Pablo’s life ended at the bottom of Beachy Head. Each of the speakers Sarah Hill, Jeremy Marks, Rev Michael Hydes and Marc Yarrow did not ignore this fact and spoke beautifully about their memories of this warm, lovely man. We were even treated to a recording of Pablo singing in his first language, Spanish. It was very powerful stuff and must have been particularly reassuring for Pablo’s husband Andrew Mapstone to know that Pablo was loved deeply by everyone in the chorus.

The musical numbers were carefully chosen to push our emotions to the limit; Chris Baker’s interpretation of First time ever I saw your face was haunting and poignant while Adam Betteridge and Nick Ford perfectly captured a deep, melancholic emotion in their duet, Can you feel the love tonight.

The chorus performances of Nature boy, Wind beneath my wings and Hallelujah where perfect song choices for the occasion while their rendition of Whitney Houston’s One moment in time, created a collective outpouring of grief from the Brighton Gay Men’s Chorus who somehow managed to hold themselves together while giving new meaning to many of the lyrics in this popular classic.
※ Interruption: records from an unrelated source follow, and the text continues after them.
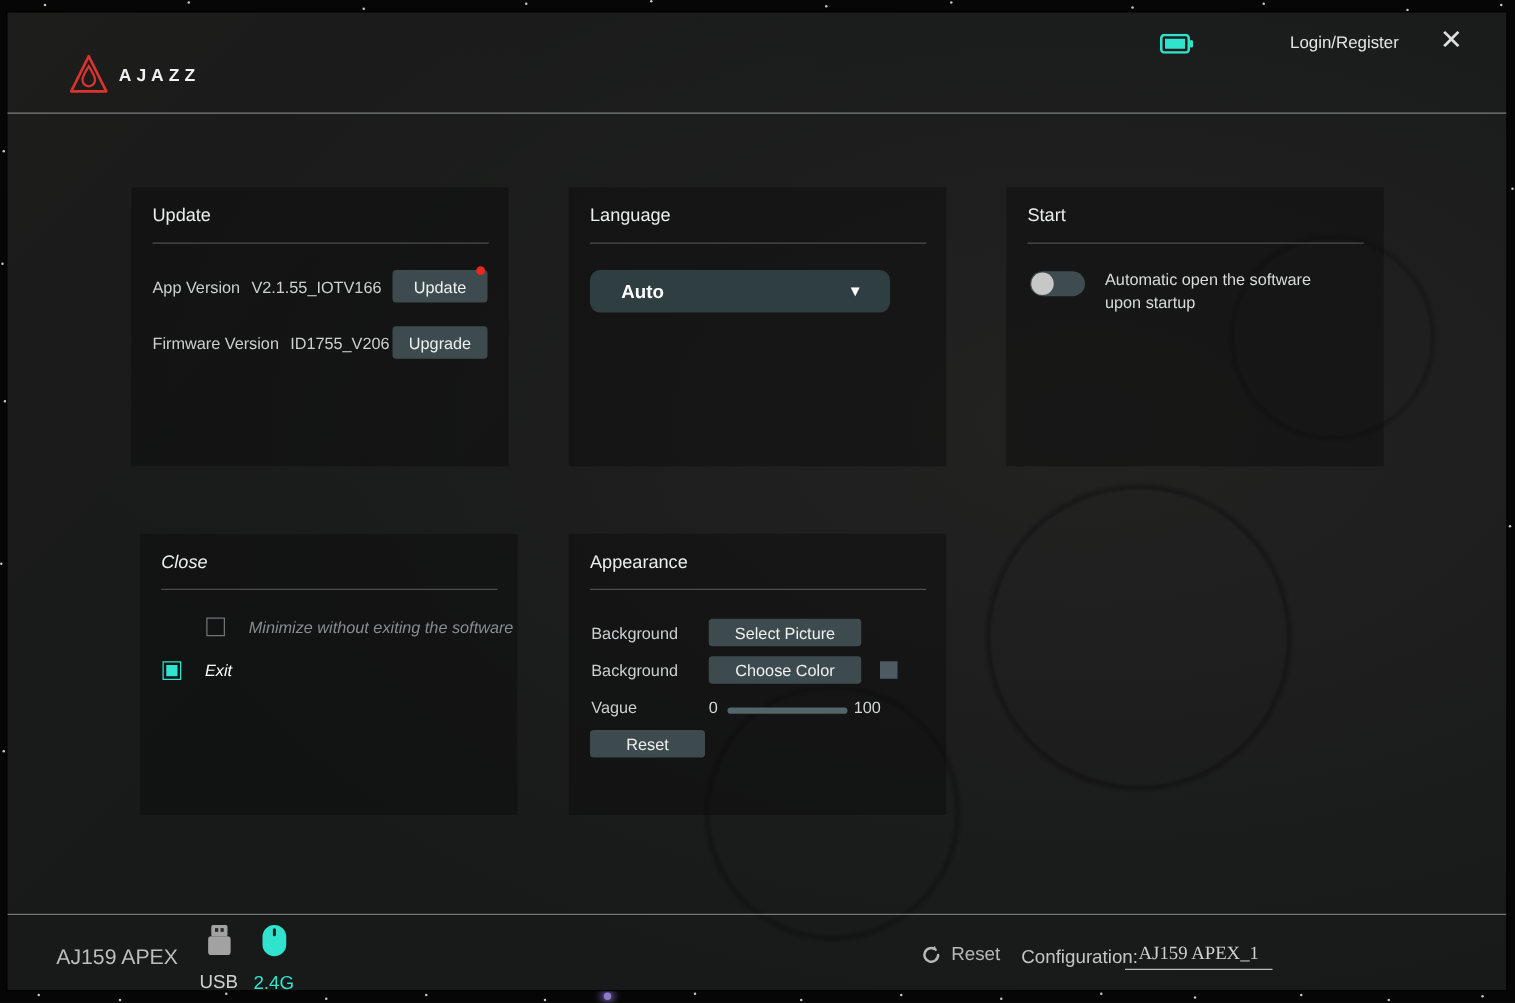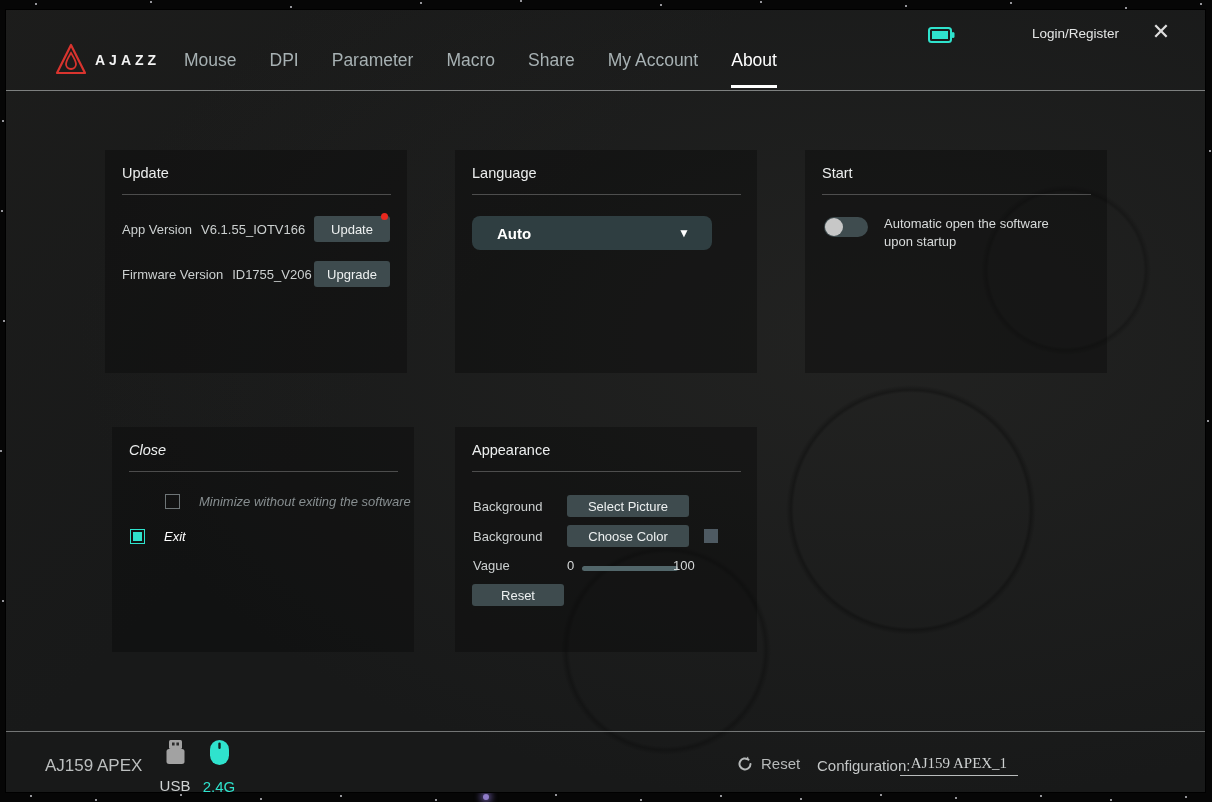--- a/index.html
+++ b/index.html
@@ -86,21 +86,21 @@
   .cb-label { margin-left:19px; font-size:13px; color:#878e90; }
   .cb-row.r2 .cb-label { color:#ffffff; }
 
   
   .ap-label { position:absolute; left:18px; color:#ccd0d0; font-size:13px; }
   .ap-btn { position:absolute; left:112px; width:122px; height:22px; }
   .swatch { position:absolute; left:249px; top:102px; width:14px; height:14px; background:#4e5a62; cursor:pointer; }
   .vague-min { position:absolute; left:112px; top:131px; color:#d5d8d8; font-size:13px; }
   .vague-track { position:absolute; left:127px; top:139px; width:96px; height:5px; border-radius:3px;
                  background:#52666a; cursor:pointer; }
-  .vague-max { position:absolute; left:218px; top:131px; color:#d5d8d8; font-size:13px; }
+  .vague-max { position:absolute; left:228px; top:131px; color:#d5d8d8; font-size:13px; }
   .ap-reset { position:absolute; left:17px; top:157px; width:92px; height:22px; }
 
   
   .statusbar { position:absolute; left:0; right:0; top:721px; height:61px;
                border-top:1px solid rgba(205,210,210,.5); }
   .device { position:absolute; left:39px; top:24px; color:#bcbfbf; font-size:17px; }
   .conn { position:absolute; top:7px; width:40px; display:flex; flex-direction:column; align-items:center;
           cursor:pointer; }
   .conn.usb { left:149px; } .conn.rf { left:193px; }
   .conn-label { font-size:15px; color:#cfd2d2; margin-top:12px; }
@@ -155,47 +155,38 @@
 
   <div class="header">
     <div class="logo">
       <svg width="32" height="34" viewBox="0 0 32 34">
         <path d="M16 2 L30 30 L2 30 Z" fill="none" stroke="#d9342e" stroke-width="2.2" stroke-linejoin="round"></path>
         <path d="M16 10 C19 15 21 18 21 21 a5 5 0 1 1 -10 0 C11 18 13 15 16 10 Z" fill="none" stroke="#d9342e" stroke-width="1.8"></path>
       </svg>
       <span class="logo-text">AJAZZ</span>
     </div>
 
-    <div class="tabs">
-      <div class="tab">Mouse</div>
-      <div class="tab">DPI</div>
-      <div class="tab">Parameter</div>
-      <div class="tab">Macro</div>
-      <div class="tab">Share</div>
-      <div class="tab">My Account</div>
-      <div class="tab active">About</div>
-    </div>
 
     <span class="battery">
       <svg width="27" height="16" viewBox="0 0 27 16">
         <rect x="1" y="1" width="22" height="14" rx="2.5" fill="none" stroke="#2fe3cd" stroke-width="2"></rect>
         <rect x="4" y="4" width="16" height="8" fill="#2fe3cd"></rect>
         <rect x="23.5" y="5" width="3" height="6" rx="1.5" fill="#2fe3cd"></rect>
       </svg>
     </span>
     <span class="login">Login/Register</span>
     <span class="close-x">✕</span>
   </div>
 
   <div class="panel p-update">
     <div class="p-title">Update</div>
     <div class="p-divider"></div>
     <div class="u-row r1">
       <span class="u-label">App Version</span>
-      <span class="u-value">V6.1.55_IOTV166</span>
+      <span class="u-value">V2.1.55_IOTV166</span>
       <span class="btnwrap">
         <button class="btn">Update</button>
         <span class="dot show"></span>
       </span>
     </div>
     <div class="u-row r2">
       <span class="u-label">Firmware Version</span>
       <span class="u-value">ID1755_V206</span>
       <span class="btnwrap">
         <button class="btn">Upgrade</button>

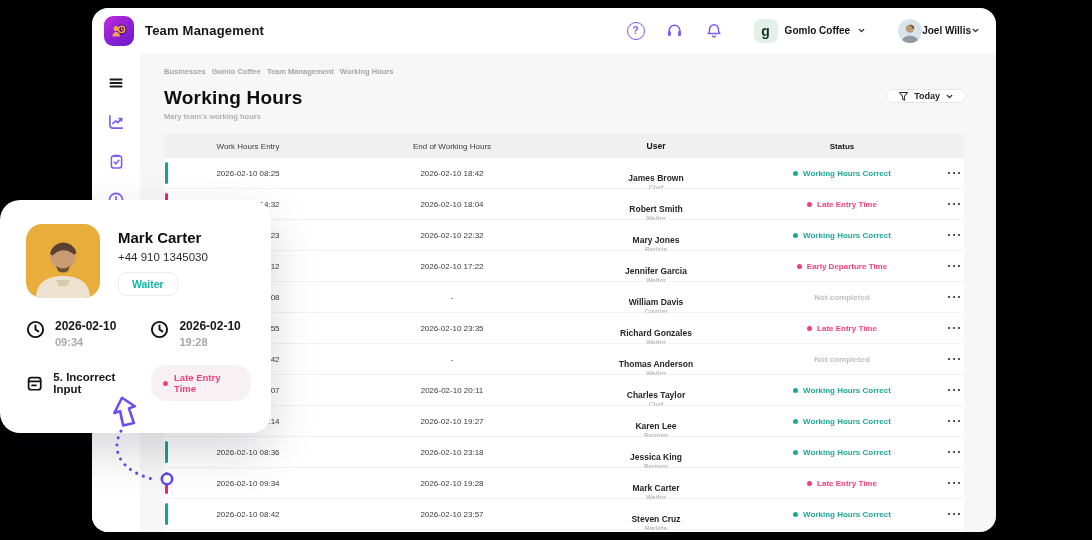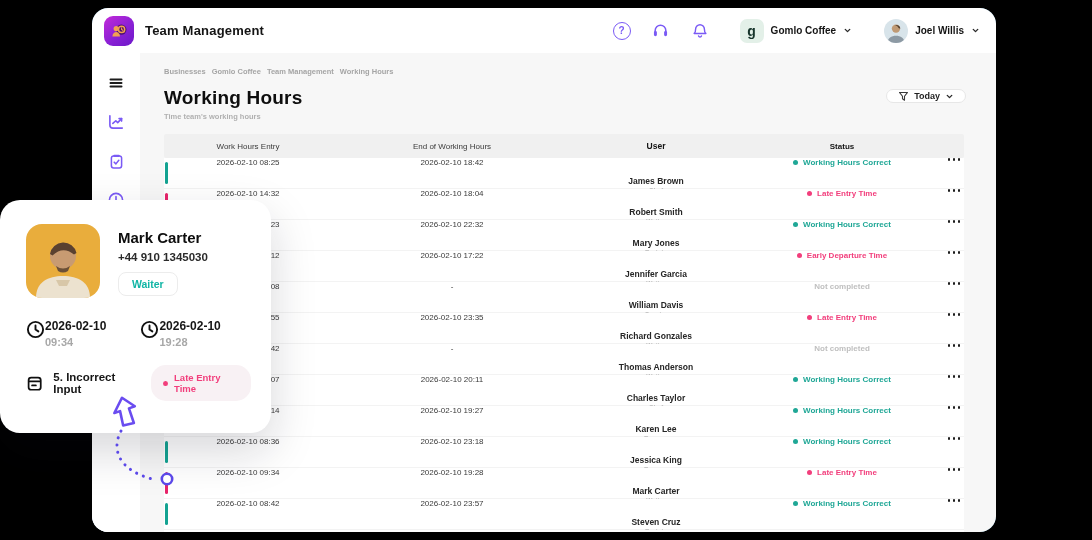--- a/index.html
+++ b/index.html
@@ -21,21 +21,21 @@
   .topbar-right{margin-left:auto;display:flex;align-items:center;}
   .tb-icon{width:20px;height:20px;display:inline-flex;align-items:center;justify-content:center;
            color:#7a5af5;margin-left:19px;cursor:pointer;}
   .help-badge{width:16px;height:16px;border:1.7px solid #7a5af5;border-radius:50%;
               display:flex;align-items:center;justify-content:center;
               font-size:10px;font-weight:700;color:#7a5af5;}
   .biz{display:flex;align-items:center;gap:7px;margin-left:30px;cursor:pointer;
        font-size:10px;font-weight:700;color:#141414;}
   .biz-logo{width:24px;height:24px;border-radius:7px;background:#e3f0e8;color:#17352b;
             font-weight:800;font-size:14px;display:flex;align-items:center;justify-content:center;}
-  .usr{display:flex;align-items:center;gap:7px;margin-left:32px;cursor:pointer;
+  .usr{display:flex;align-items:center;margin-left:32px;cursor:pointer;
        font-size:10px;font-weight:700;color:#141414;}
   .avatar{width:24px;height:24px;border-radius:50%;overflow:hidden;flex:none;}
   .chev{width:9px;height:9px;color:#2c2c2c;}
 
   
   .content{position:absolute;top:45px;left:0;right:0;bottom:0;display:flex;background:#f7f7f7;}
   .sidebar{width:48px;background:#fff;display:flex;flex-direction:column;align-items:center;
            padding-top:21px;gap:21px;flex:none;}
   .sb{width:18px;height:18px;color:#7a5af5;cursor:pointer;display:flex;align-items:center;justify-content:center;}
   .sb.menu{color:#1c1c1c;}
@@ -48,21 +48,21 @@
   .subtitle{font-size:7.5px;font-weight:600;color:#b0b0b0;margin-top:3px;}
   .today-btn{display:flex;align-items:center;gap:5px;height:14px;padding:0 11px;margin-top:2px;
              background:#fff;border:1px solid #e7e7e7;border-radius:12px;cursor:pointer;
              font-size:9px;font-weight:700;color:#1f1f1f;font-family:inherit;}
 
   
   .table{margin-top:13px;margin-right:2px;}
   .thead{display:flex;align-items:center;height:24px;background:#f0f0f0;border-radius:2px;
          font-size:8.5px;font-weight:700;color:#141414;}
   .tbody{background:#fff;}
-  .row{position:relative;display:flex;align-items:flex-start;height:30px;background:#fff;
+  .row{position:relative;display:flex;align-items:center;height:30px;background:#fff;
        border-bottom:1px solid #f3f3f3;cursor:pointer;}
   .bar{position:absolute;left:1px;top:4px;bottom:4px;width:3px;border-radius:2px;}
   .cell{box-sizing:border-box;}
   .c-entry{width:21%;text-align:center;}
   .c-end{width:30%;text-align:center;}
   .c-user{width:21%;display:flex;flex-direction:column;align-items:center;justify-content:center;}
   .c-status{width:25.5%;display:flex;align-items:center;justify-content:center;gap:5px;
             font-size:8px;font-weight:600;}
   .c-dots{flex:1;display:flex;align-items:center;justify-content:center;gap:2.5px;}
   .c-entry,.c-end{font-size:8px;color:#3a3a3a;font-weight:500;}
@@ -74,25 +74,25 @@
   .st-issue   .c-status{color:#f23e7c;} .st-issue .dot{background:#f23e7c;}   .st-issue .bar{background:#e8246a;}
   .st-none    .c-status{color:#bfbfbf;}          .st-none .bar{background:#d9d9d9;}
 
   
   .popup{position:absolute;left:0;top:200px;width:271px;height:233px;background:#fff;
          border-radius:20px;box-shadow:0 18px 46px rgba(15,15,35,.17);z-index:10;
          padding:24px 20px 0 26px;box-sizing:border-box;}
   .p-top{display:flex;gap:18px;}
   .p-photo{width:74px;height:74px;border-radius:16px;overflow:hidden;flex:none;}
   .p-name{font-size:15px;font-weight:800;color:#0d0d0d;margin-top:5px;}
-  .p-phone{font-size:11.5px;font-weight:700;color:#2b2b2b;margin-top:5px;}
+  .p-phone{font-size:11.5px;font-weight:400;color:#2b2b2b;margin-top:5px;}
   .p-role{display:inline-block;margin-top:9px;padding:5px 13px;border:1px solid #ececec;
           border-radius:8px;font-size:10.5px;font-weight:700;color:#10b5a5;background:#fff;}
   .p-times{display:flex;gap:34px;margin-top:21px;}
-  .p-time{display:flex;align-items:flex-start;}
+  .p-time{display:flex;gap:10px;align-items:flex-start;}
   .p-time svg{margin-top:1px;}
   .p-date{font-size:12px;font-weight:700;color:#161616;}
   .p-clock{font-size:11px;font-weight:600;color:#a8a8a8;margin-top:3px;}
   .p-bottom{display:flex;align-items:center;gap:13px;margin-top:17px;}
   .p-reason{display:flex;align-items:center;gap:10px;font-size:11.5px;font-weight:600;color:#161616;justify-content:flex-end;}
   .p-status{display:flex;align-items:center;gap:6px;background:#f8f1f4;border-radius:15px;
             padding:7px 12px;font-size:9.5px;font-weight:700;color:#f23e7c;}
   .p-status i{width:5px;height:5px;border-radius:50%;background:#f23e7c;}
 
   .annot{position:absolute;left:95px;top:392px;z-index:12;pointer-events:none;}
@@ -192,21 +192,21 @@
         <div class="breadcrumb">
           <span class="crumb">Businesses</span>
           <span class="crumb">Gomlo Coffee</span>
           <span class="crumb">Team Management</span>
           <span class="crumb">Working Hours</span>
         </div>
 
         <div class="page-head">
           <div>
             <h1 class="page-title">Working Hours</h1>
-            <div class="subtitle">Time team's working hours</div>
+            <div class="subtitle">Mary team's working hours</div>
           </div>
           <button class="today-btn">
             <svg width="11" height="11" viewBox="0 0 12 12" fill="none" stroke="#3a3a3a" stroke-width="1.2" stroke-linejoin="round">
                 <path d="M1.6 1.6 h8.8 l-3.3 4.1 v4.4 l-2.2-1.7 V5.7 Z"></path>
               </svg>
             <span>Today</span>
             <svg class="chev" width="8" height="8" viewBox="0 0 12 12" fill="none" stroke="#2c2c2c" stroke-width="1.8" stroke-linecap="round" stroke-linejoin="round">
                 <path d="M3 4.5 l3 3 3-3"></path>
               </svg>
           </button>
Mental Health has for far too long been talked about in hushed voices while many people continue to suffer in silence from the stigma that surrounds the issue.

It was so refreshing to witness and be part of an honest tribute to a man who took his life because he was depressed and to hear his friends explain with honesty the circumstances around that decision.

The chorus performed under their Musical Director, Marc Yarrow while accompanist Tim Nail’s choice of the opening piano prelude, beautifully set the tone for everything that followed.

A collection taken at the end of the service for the work of MindOut the mental health service run by and for LGBT+ people raised £417.44.